Every beat of my life
Io sono Ariel dei venti
Nell’immaginario del poeta Mussapi, giovane spettatore ventenne della leggendaria “Tempesta” di Shakespeare messa in scena da Strehler, il demone al servizio di Prospero ha assunto il volto di Giulia Lazzarini. Immaginiamola anche noi mentre recita questo monologo…

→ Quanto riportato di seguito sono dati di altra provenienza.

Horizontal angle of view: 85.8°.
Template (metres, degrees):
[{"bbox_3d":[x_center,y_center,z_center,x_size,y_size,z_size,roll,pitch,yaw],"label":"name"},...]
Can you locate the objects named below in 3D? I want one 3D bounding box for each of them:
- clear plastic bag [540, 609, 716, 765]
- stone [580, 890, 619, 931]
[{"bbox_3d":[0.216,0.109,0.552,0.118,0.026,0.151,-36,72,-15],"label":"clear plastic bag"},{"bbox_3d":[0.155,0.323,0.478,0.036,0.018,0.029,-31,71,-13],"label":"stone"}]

Nel mio libro Voci prima della scena che i nostri lettori già in parte conoscono, oltre ai personaggi tragici e del mito compaiono altre figure, di cui alcune shakespeariane. Ho scritto due monologhi in versi ispirandomi a Ariel, il demone dei venti nella Tempesta di Shakespeare. È Ariel che muove gli eventi, eseguendo gli ordini del mago Prospero. Mi dispiace ripetermi, ma dopo la leggendaria Tempesta di Strehler, che vidi ventenne alla prima, al Piccolo di Milano, e che continuo a rivedere nell’efficace filmato, e in sogno, a occhi chiusi o aperti, Ariel, che come ogni demone non aveva sesso, lo ha acquisito: è donna, bionda, si chiama Giulia Lazzarini, Ariel per sempre.
Ariel
Ho scatenato la tempesta, un augurio agli umani,
svegliatevi, solo la rovina potrà stordirvi,
lo stordimento permette l’incanto.
Io sono Ariel, il demone dei venti.
Servo di Prospero, ancora per poco,
creatura di William Shakespeare, per sempre.

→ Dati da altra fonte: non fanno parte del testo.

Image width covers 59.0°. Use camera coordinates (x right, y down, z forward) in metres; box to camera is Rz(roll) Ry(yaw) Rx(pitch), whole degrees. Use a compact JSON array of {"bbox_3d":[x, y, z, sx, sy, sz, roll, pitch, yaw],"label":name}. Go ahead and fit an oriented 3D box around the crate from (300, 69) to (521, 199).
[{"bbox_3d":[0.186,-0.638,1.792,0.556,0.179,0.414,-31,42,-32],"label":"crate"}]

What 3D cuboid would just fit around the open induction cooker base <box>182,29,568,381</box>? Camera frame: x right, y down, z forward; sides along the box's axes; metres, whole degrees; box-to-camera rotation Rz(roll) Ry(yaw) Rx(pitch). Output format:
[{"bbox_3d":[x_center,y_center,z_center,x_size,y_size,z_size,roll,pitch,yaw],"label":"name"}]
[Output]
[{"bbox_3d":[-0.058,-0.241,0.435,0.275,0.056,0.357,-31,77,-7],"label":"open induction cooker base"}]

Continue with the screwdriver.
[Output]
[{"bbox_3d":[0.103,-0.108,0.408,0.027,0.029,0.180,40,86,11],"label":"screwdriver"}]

Guardatelo, lì, Ferdinando, appena svegliato
dal sonno in cui ha vissuto l’affogamento.
Eccolo, guardatelo, incerto sulla riva, sulla sabbia bianca,
preda non del nostro ma del vostro incanto.

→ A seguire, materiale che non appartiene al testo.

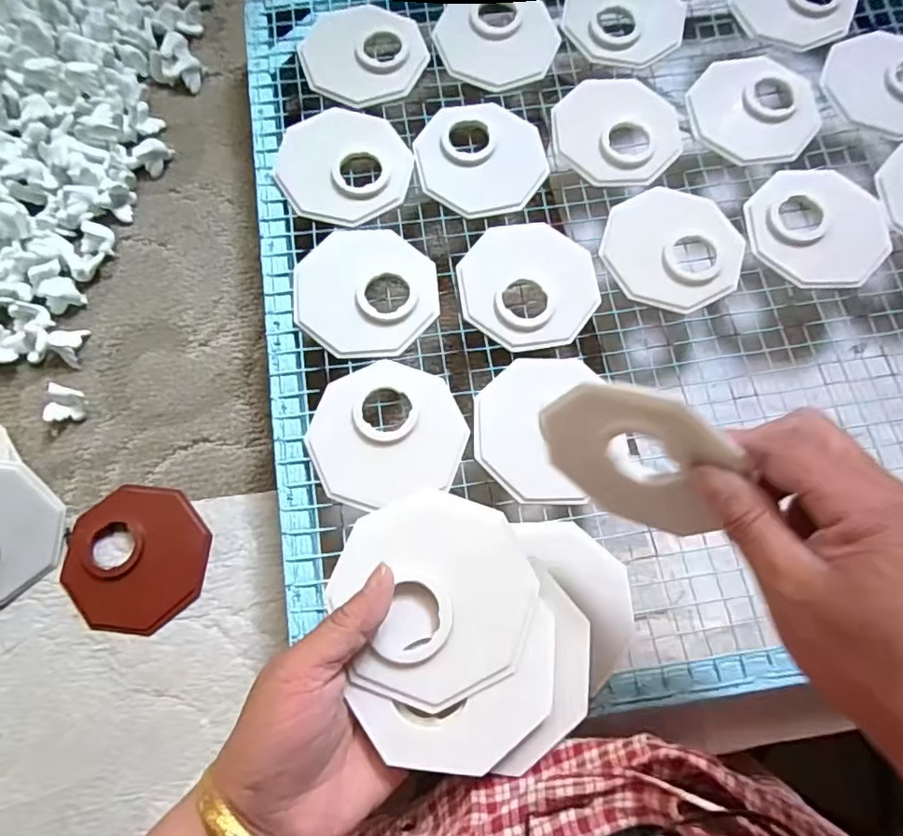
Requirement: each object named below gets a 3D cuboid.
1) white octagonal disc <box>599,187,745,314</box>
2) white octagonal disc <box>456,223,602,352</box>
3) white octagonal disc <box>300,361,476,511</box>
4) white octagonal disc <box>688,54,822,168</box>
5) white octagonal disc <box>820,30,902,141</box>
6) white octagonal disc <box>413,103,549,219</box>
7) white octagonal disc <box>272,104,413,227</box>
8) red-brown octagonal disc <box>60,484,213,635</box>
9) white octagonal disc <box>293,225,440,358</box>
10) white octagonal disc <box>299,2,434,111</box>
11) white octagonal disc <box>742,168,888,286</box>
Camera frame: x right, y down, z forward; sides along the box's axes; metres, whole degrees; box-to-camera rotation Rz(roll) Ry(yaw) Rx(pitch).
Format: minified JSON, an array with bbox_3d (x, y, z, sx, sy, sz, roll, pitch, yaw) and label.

Non della magia di Prospero, della sapienza
nutrita del buio della grotta
in questa isola lontana, nel Caribe,
non dal mio soffio che muta le apparenze e suscita
lacerazione e strappo nella stoffa del mondo
squarciando il sudario incrostato dal tempo
rigenerando a nudo la visione,
che è lo stupore, che è il puro guardare:
non guardatelo, prigioniero del vostro incanto
il vostro incancrenito e compiaciuto inganno
d’essere soli, e persi per sempre,
la vostra superstizione che il buio non parli
che non ci siano voci nella notte
e che tra sillaba e sillaba solo il silenzio
sancisca il tempo della vostra clessidra.
Guardatelo, Ferdinando, sulla riva…
Ma abbiate fede, abbiate speranza:
la musica che sente per la prima volta,
la mia voce, il mio soffio…
ne percepisce la magia e l’incanto,
vedete, ora, scampato l’affogamento,
sospetta o intuisce di rinascere
che vuole dire essere al mondo
e percepire il soffio del mondo,
toccare la sabbia, immergersi nell’acqua,
guardare il cielo dove nascono canti,
vedete non ha più paura, ora, cammina
verso la voce senza fonte visibile
la mia, qui che lo guardo, il soffio magico
che restituisce lo stupore al pianeta.
Questo era il disegno di Prospero e il mio compito:
di suscitare una tempesta finta solo in parte
se veramente avete toccato il fondo e risalendo
nel brivido dell’acqua, toccando la riva
avrete spezzato la vostra catena
e liberato la vostra mente dall’incubo
che da troppo, troppo tempo vi ammorba:
la bieca consuetudine al disinganno.
Ora comincio a ridere della mia impresa,
a ridere di gioia, la nave fatta a pezzi,
gli uomini travolti dalle onde e inghiottiti
mentre gridavano disperati i nomi dei cari
e poi l’acqua nella gola fino ai polmoni, l’ipnotico ritorno
al fondo dell’oceano, all’origine
là dove la specie affratellata cominciò a nuotare,
ad aggrapparsi alle rive, poi a emergere.
Certo la mia tempesta è ingannevole:
credete di essere naufragati e vi svegliate
vestiti e respiranti su quell’isola
che è nuova per voi, inusitata,
ma io prego
che abbiate paura delle sue ombre e delle caverne,
che il brivido del fondo non vi abbandoni
che adesso, naufragati, siate pronti a rinascere.